To be sure, any number of leaders, when asked, will say they empower their employees. At the same time, employees seem to often lack two key aspects of empowerment:
  1. Clarity of decision-making rights -- "do I get to decide what to do or do I have to escalate?"
  2. Flow of information -- "do I have access to the information I need to make a decision?"
Not so coincidentally, these are also the top two characteristics found in companies that excel in strategy execution. After all, empowered employees should be implementing the corporate strategy and realizing its goals, right?

So why are we as leaders getting in the way of truly empowering our employees? It seems to come down to fear in multiple forms:
  1. Fear of failure -- As leaders, our performance is linked to our employees' performance. If they fail, we fail. So we try to avoid failure by stepping in at what we may think are crucial, but infrequent, intervals to "steer the ship" in the right direction.
  2. Fear of losing control -- Related to the previous point, our employees are doing most of the work on which we'll be appraised. What if they do that work differently than we might have when we held their jobs?
  3. Fear of not being perfect -- When our employees define and do the work, they may not do it as well as we did when we had that job, and the results might make us look bad to our bosses because it's not as buttoned-up as we might have done.
These fears can be palpable and employees pick up on them from our behavior. Even something as innocuous as "I'd like to review your work before you deliver it to [client|boss]" can convey the message that you don't trust the employee to do the job well. More heavy-handed examples include, "Run that decision by me next time before you act," and, "Loop me in whenever something new comes up." All of these can indicate that we as leaders are afraid, or at least unwilling, to empower employees.

And the impact? At first, a team paralyzed by fear we caused and employees who never learn to take initiative or make a decision. More importantly, an organization dependent on its leadership to make all decision, with everything being escalated. When that happens, the organization can move only at the speed and strength of a handful of people rather than at the speed and strength of everyone.

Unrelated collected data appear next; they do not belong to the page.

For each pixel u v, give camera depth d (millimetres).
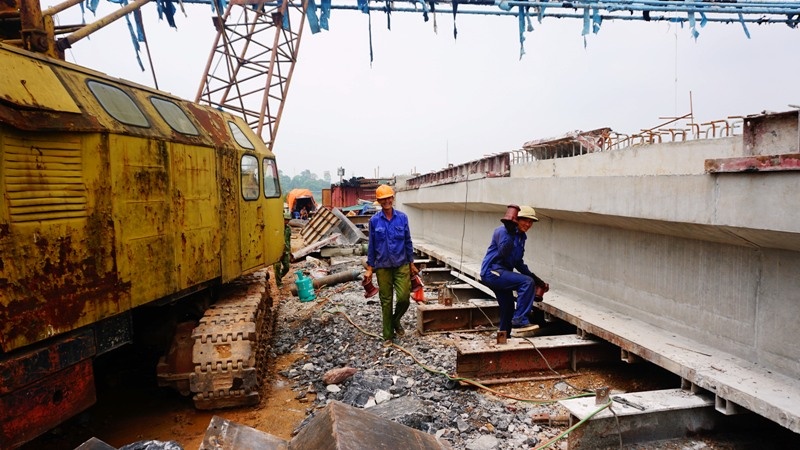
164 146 4039
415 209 15266
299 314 8023
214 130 5152
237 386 4348
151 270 3879
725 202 3650
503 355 4961
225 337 4422
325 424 2508
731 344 4160
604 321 5227
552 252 7180
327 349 6172
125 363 5551
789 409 3059
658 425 3590
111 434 4094
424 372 5195
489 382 4809
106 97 3674
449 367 5254
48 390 3076
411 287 6570
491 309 6695
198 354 4328
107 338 3578
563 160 9039
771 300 3775
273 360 5891
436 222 13180
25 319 2857
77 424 4258
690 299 4598
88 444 2494
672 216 4219
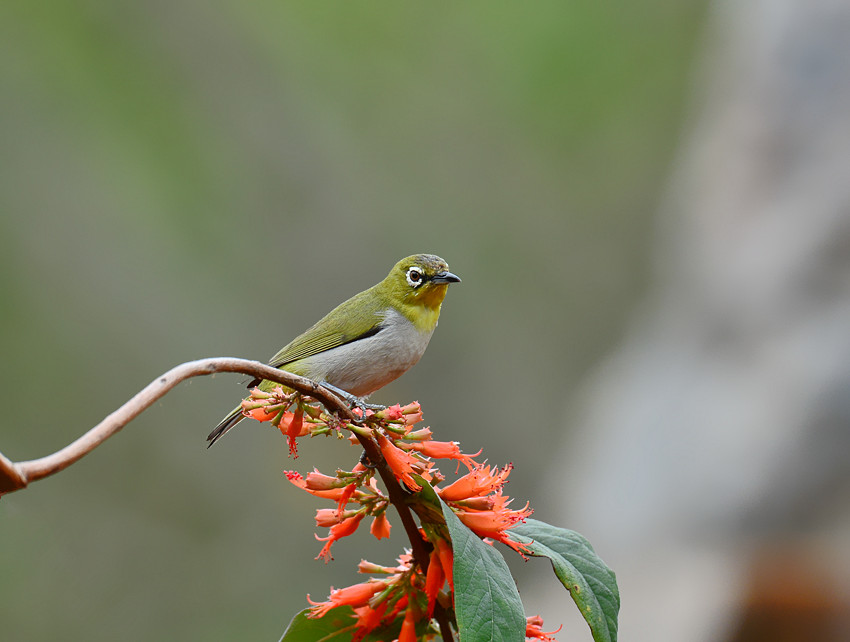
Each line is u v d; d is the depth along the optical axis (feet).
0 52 53.42
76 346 49.88
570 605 30.78
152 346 50.80
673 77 57.67
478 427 52.34
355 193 56.13
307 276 54.13
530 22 59.06
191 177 54.34
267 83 56.65
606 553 30.58
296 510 49.62
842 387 28.32
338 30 58.23
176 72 55.47
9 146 52.01
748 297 32.09
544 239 56.65
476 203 57.16
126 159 53.78
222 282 53.21
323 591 47.03
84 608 44.50
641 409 33.55
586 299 55.47
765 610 26.91
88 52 54.44
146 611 45.21
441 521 12.50
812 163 32.81
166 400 50.31
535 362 54.08
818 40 33.76
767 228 33.01
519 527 13.03
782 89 34.32
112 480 48.14
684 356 33.40
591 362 54.19
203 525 48.21
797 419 28.84
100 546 46.60
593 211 57.47
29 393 48.91
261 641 44.75
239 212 54.44
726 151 35.91
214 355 51.49
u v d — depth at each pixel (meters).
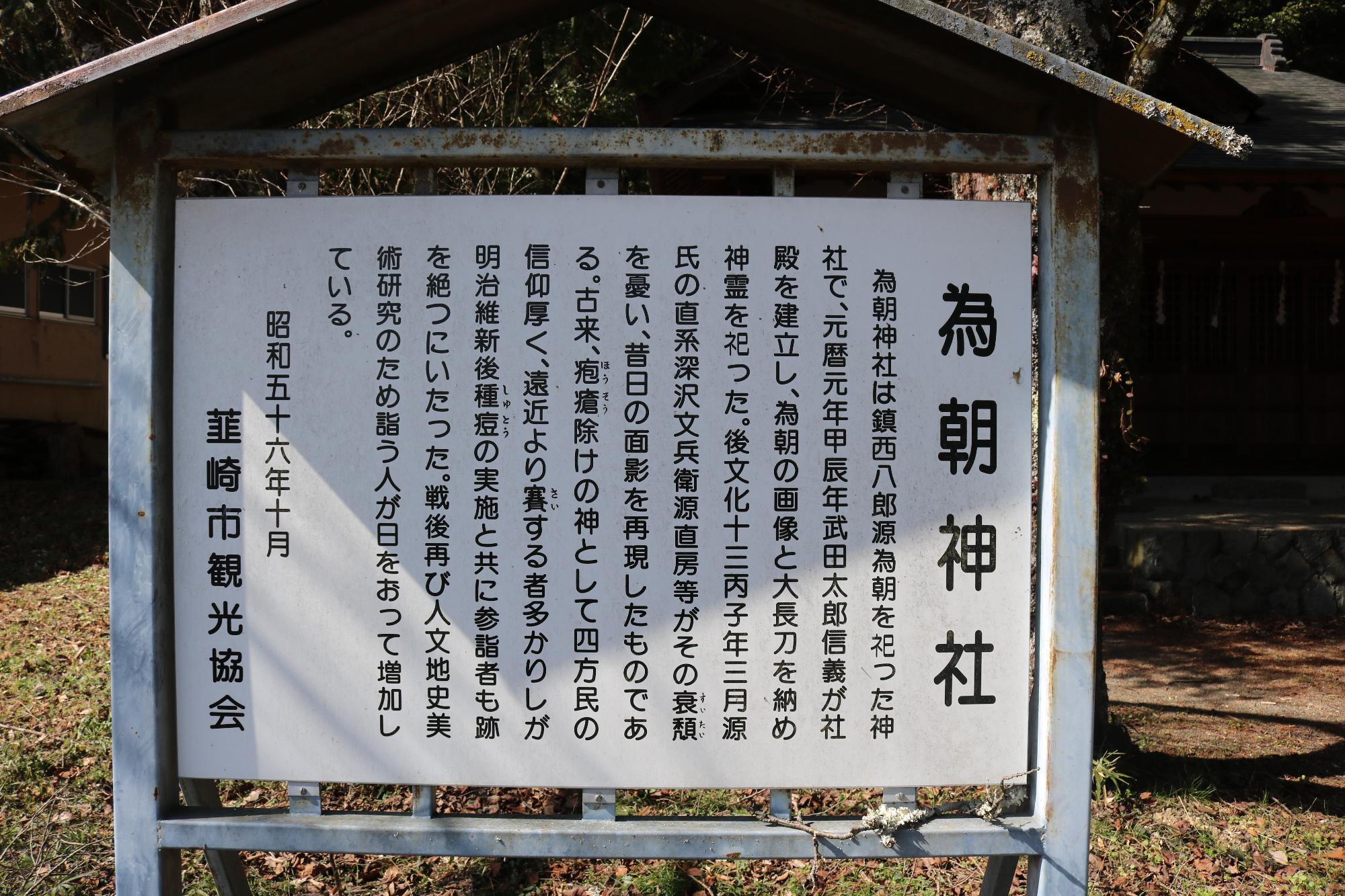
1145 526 9.12
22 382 13.59
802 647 2.78
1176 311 12.52
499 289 2.77
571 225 2.78
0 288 13.30
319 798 2.80
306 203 2.79
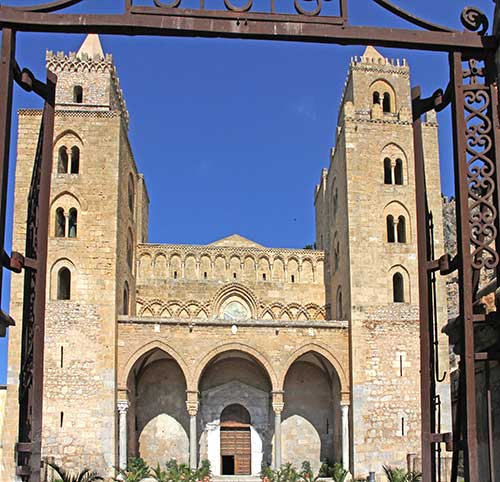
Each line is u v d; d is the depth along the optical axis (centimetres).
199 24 956
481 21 992
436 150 6003
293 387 6006
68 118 5619
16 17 945
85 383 5125
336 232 6350
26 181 5491
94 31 962
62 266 5350
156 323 5372
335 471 5191
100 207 5469
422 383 1002
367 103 6162
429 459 973
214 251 6800
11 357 5059
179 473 5047
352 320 5506
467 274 927
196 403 5303
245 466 5897
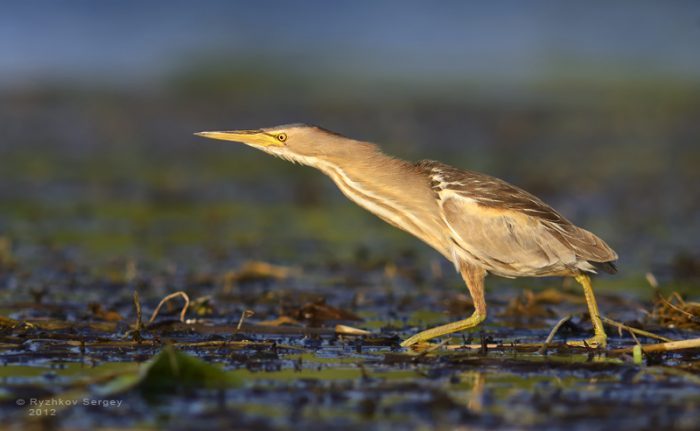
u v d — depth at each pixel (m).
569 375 8.49
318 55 33.78
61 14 34.78
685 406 7.52
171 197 18.88
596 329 9.78
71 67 31.78
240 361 8.95
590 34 35.19
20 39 33.38
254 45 33.97
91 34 33.97
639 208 17.73
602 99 29.72
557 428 7.03
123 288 12.43
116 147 23.38
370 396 7.78
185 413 7.33
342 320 11.00
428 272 13.88
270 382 8.20
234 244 15.25
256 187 20.06
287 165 22.48
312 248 15.20
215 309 11.17
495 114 27.55
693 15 34.59
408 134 24.47
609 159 22.14
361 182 10.35
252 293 12.19
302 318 10.98
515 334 10.43
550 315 11.34
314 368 8.73
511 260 9.80
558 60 33.69
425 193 10.18
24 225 16.23
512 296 12.26
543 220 9.87
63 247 14.73
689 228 16.33
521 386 8.13
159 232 16.00
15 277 12.84
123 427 7.02
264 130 10.56
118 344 9.45
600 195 18.67
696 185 19.58
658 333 10.36
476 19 37.25
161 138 24.44
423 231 10.30
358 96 29.47
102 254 14.35
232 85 30.55
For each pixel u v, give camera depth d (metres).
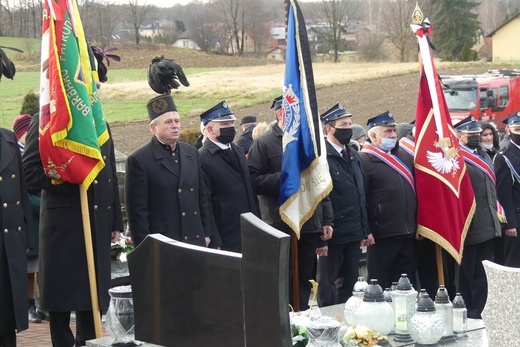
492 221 9.34
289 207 7.73
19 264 6.35
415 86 41.91
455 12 66.31
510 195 9.96
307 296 8.17
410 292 6.06
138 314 5.29
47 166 6.55
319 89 43.69
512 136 10.09
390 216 8.68
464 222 8.94
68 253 6.71
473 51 63.41
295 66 7.96
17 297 6.30
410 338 5.99
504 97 27.77
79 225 6.73
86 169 6.60
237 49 67.25
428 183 8.74
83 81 6.73
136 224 7.14
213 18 67.88
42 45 6.71
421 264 9.39
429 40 9.10
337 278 8.60
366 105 37.91
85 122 6.64
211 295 4.84
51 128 6.51
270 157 8.07
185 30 72.75
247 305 4.59
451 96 27.81
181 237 7.21
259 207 8.24
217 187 7.78
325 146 8.09
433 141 8.84
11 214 6.35
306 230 7.97
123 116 35.31
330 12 60.91
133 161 7.20
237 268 4.69
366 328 5.55
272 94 40.91
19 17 48.38
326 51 63.88
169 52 60.91
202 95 41.28
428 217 8.74
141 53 58.44
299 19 8.04
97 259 6.76
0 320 6.27
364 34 64.25
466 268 9.31
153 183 7.20
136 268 5.29
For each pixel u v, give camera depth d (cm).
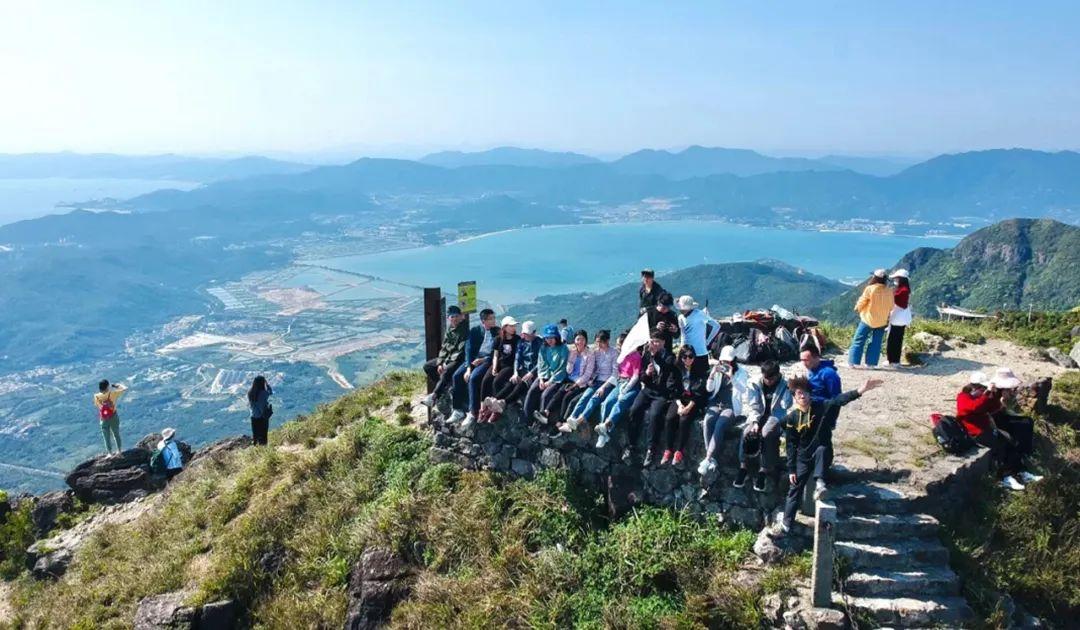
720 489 848
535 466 1020
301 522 1109
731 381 868
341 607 942
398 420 1309
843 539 739
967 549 731
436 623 841
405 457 1162
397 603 902
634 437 909
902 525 736
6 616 1340
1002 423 877
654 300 1244
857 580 693
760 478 804
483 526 945
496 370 1051
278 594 1004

Moving past this doesn't mean letting go of those fears. Rather, we must recognize that they exist, that we have them, and that they need conscious action to work through them. Those actions might include:
  • Being open with your team and colleagues about it. Acknowledge you need their help to call you out when your behavior reflects your fears.
  • Defining and sticking to new behaviors that change the dynamic. For example, I've struggled with overly wordsmithing documents and communications to the point where my "track changes" are an inside joke. So I started to hold back on "track changes" and focused on using comments to ask questions instead.
  • Push your employees to make decisions. Sure, they can come to you; when they do, don't give them the answers! Ask questions that make them work out the best answer for them. By doing it in front of you, you can also assuage your own fears about whether their decision aligns with your thinking. 
  • Share information, even if you think it's over-sharing. Yes, information is power, and shouldn't your team be powerful? It also builds trust and confidence, minimizing the risk of sensitive information being inappropriately disclosed.
Over time (usually less than you think), your employees will consistently and confidently make the right call because they learned how to do it and were given the information and space they need for learning. As that solidifies, your team will take care of running things so you can focus on the work only you can do.